Volatiles are fragile. During planetary formation, they can be stripped away by intense heat or stellar winds. Mercury, which formed very close to the Sun, lost most of its volatiles. Mars, which formed farther out, retained far more. This difference alone has had profound consequences for their evolutionary paths.
Without sufficient volatiles, a planet may never develop oceans, atmospheres, or the chemistry needed for life. But as the researchers point out, having too many volatiles can also be a problem.
Oxygen Fugacity and the Size of a Planet’s Core
This leads to the third factor: oxygen fugacity, a measure of how much oxygen is available during a planet’s formation. Oxygen fugacity determines whether iron remains in its pure metallic form or binds with oxygen to form iron oxides.

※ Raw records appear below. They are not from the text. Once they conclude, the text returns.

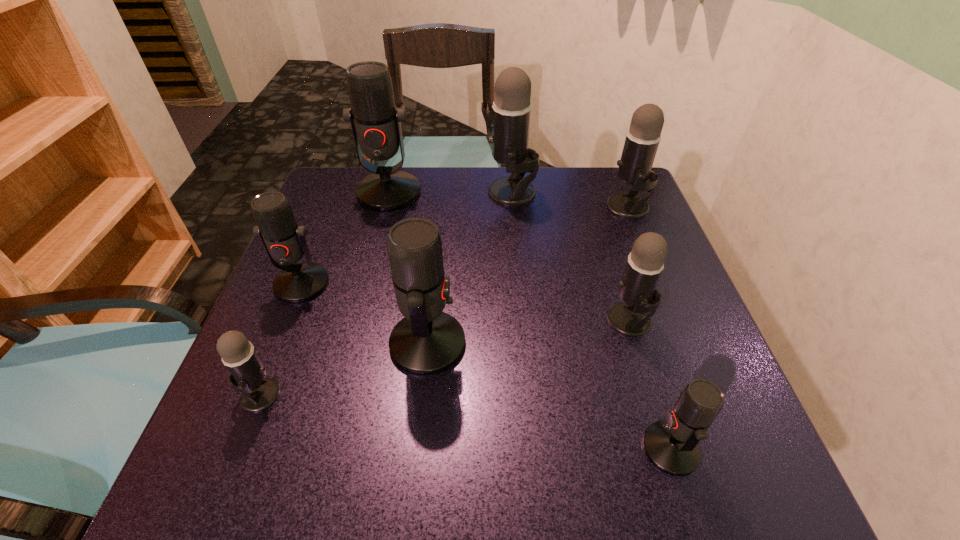
Find the location of `vacant space at the near left corner of the desktop`. vacant space at the near left corner of the desktop is located at coordinates (250, 442).

In the image, there is a desktop. Identify the location of free space at the far right corner. (627, 189).

I want to click on vacant space that is in between the biggest gray microphone and the farthest red microphone, so click(450, 193).

Locate an element on the screen. This screenshot has width=960, height=540. free point between the biggest gray microphone and the biggest red microphone is located at coordinates (450, 193).

This screenshot has height=540, width=960. I want to click on vacant space that is in between the second biggest gray microphone and the third biggest red microphone, so click(x=465, y=245).

At what (x,y) coordinates should I click in order to perform the action: click on vacant area that lies between the third farthest red microphone and the leftmost gray microphone. Please return your answer as a coordinate pair (x, y). Image resolution: width=960 pixels, height=540 pixels. Looking at the image, I should click on (344, 369).

This screenshot has height=540, width=960. Identify the location of vacant point located between the biggest red microphone and the third biggest red microphone. (346, 238).

I want to click on empty location between the second biggest gray microphone and the second nearest red microphone, so click(x=528, y=275).

Find the location of a particular element. The image size is (960, 540). free space between the second nearest microphone and the nearest red microphone is located at coordinates (466, 421).

Identify the location of the closest object to the farthest red microphone. (511, 112).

This distinction is crucial. Pure iron sinks to the planet’s core, creating a larger metallic core. Iron oxides remain in the mantle, resulting in a smaller core. Core size, in turn, controls the strength of a planet’s magnetic field.
A strong magnetic field acts as a protective shield, deflecting harmful solar radiation and preventing stellar winds from stripping away the atmosphere. Earth’s magnetic field has played a central role in preserving its atmosphere and surface water. Mars, with its small core and weak magnetic field, lost much of its atmosphere over time.

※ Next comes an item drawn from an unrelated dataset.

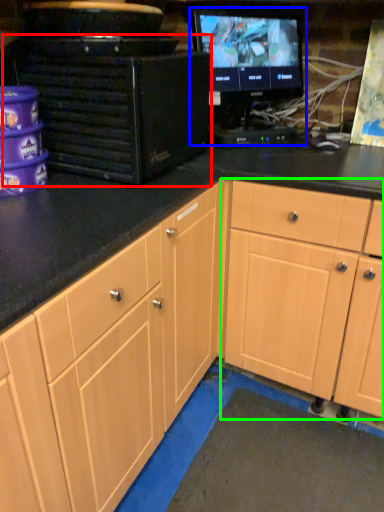
Question: Which object is positioned farthest from desktop computer (highlighted by a red box)? Select from computer monitor (highlighted by a blue box) and cabinetry (highlighted by a green box).

Choices:
 (A) computer monitor
 (B) cabinetry

Answer: (B)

A New Kind of Goldilocks Balance
Interestingly, the study suggests that habitability depends on a delicate balance. A planet needs enough volatiles to support life, but not so many that oxygen prevents the formation of a large metallic core. This creates a new kind of Goldilocks Zone, not based on distance from a star, but on chemical balance.

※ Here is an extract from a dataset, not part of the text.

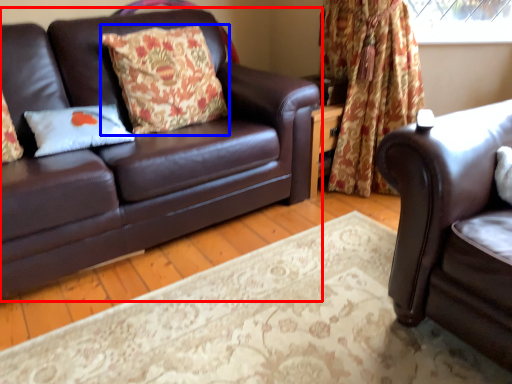
Question: Which object appears farthest to the camera in this image, studio couch (highlighted by a red box) or pillow (highlighted by a blue box)?

Choices:
 (A) studio couch
 (B) pillow

Answer: (B)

Too few volatiles, and a planet ends up like Mercury: a massive core, strong magnetic field, but no atmosphere or life-supporting chemistry. Too many volatiles, and the planet resembles Mars: chemically rich but magnetically weak and exposed to radiation. Earth sits right in the middle, with a strong magnetic field and enough volatiles left over to sustain life for billions of years.
Heat Engines That Keep Planets Alive
The fourth factor highlighted in the study is a planet’s internal heat engine. Internal heat drives geological activity, including volcanism and plate tectonics. This heat comes from two main sources: radioactive decay and tidal heating.
Three radioactive elements are especially important: potassium, thorium, and uranium. Their decay releases heat over long timescales, keeping the mantle active. While uranium is difficult to measure directly, astronomers use europium as a proxy because it forms under similar stellar conditions.
Tidal heating, seen in moons like Jupiter’s Io, can also keep a planet or moon geologically active by flexing its interior through gravitational interactions.
What Future Telescopes Will Look For
The Habitable Worlds Observatory is expected to measure many of these formation-related factors indirectly. By analyzing stellar spectra, scientists can infer volatile and radioactive element abundances. Using spectropolarimetry, HWO may detect planetary magnetic fields by observing how light interacts with them.
The telescope will also search for signs of active geology, sometimes described as volcanic breath, such as sulfur dioxide and hydrogen sulfide in planetary atmospheres. These gases suggest ongoing volcanism and, by extension, plate tectonics.
Together, these observations would provide a far more comprehensive picture of habitability than orbital distance alone.
Expanding Our Understanding of Life in the Universe
This research reinforces a growing idea in astrobiology: habitability is a systems problem. It depends on chemistry, physics, geology, and time working together in just the right way. Life-friendly planets are not just in the right place; they are built the right way from the start.
While HWO is not expected to launch until the 2040s, this work is shaping how scientists think about what to look for when it finally does. Understanding planetary origins may be the key to answering one of humanity’s biggest questions: how common is life in the universe?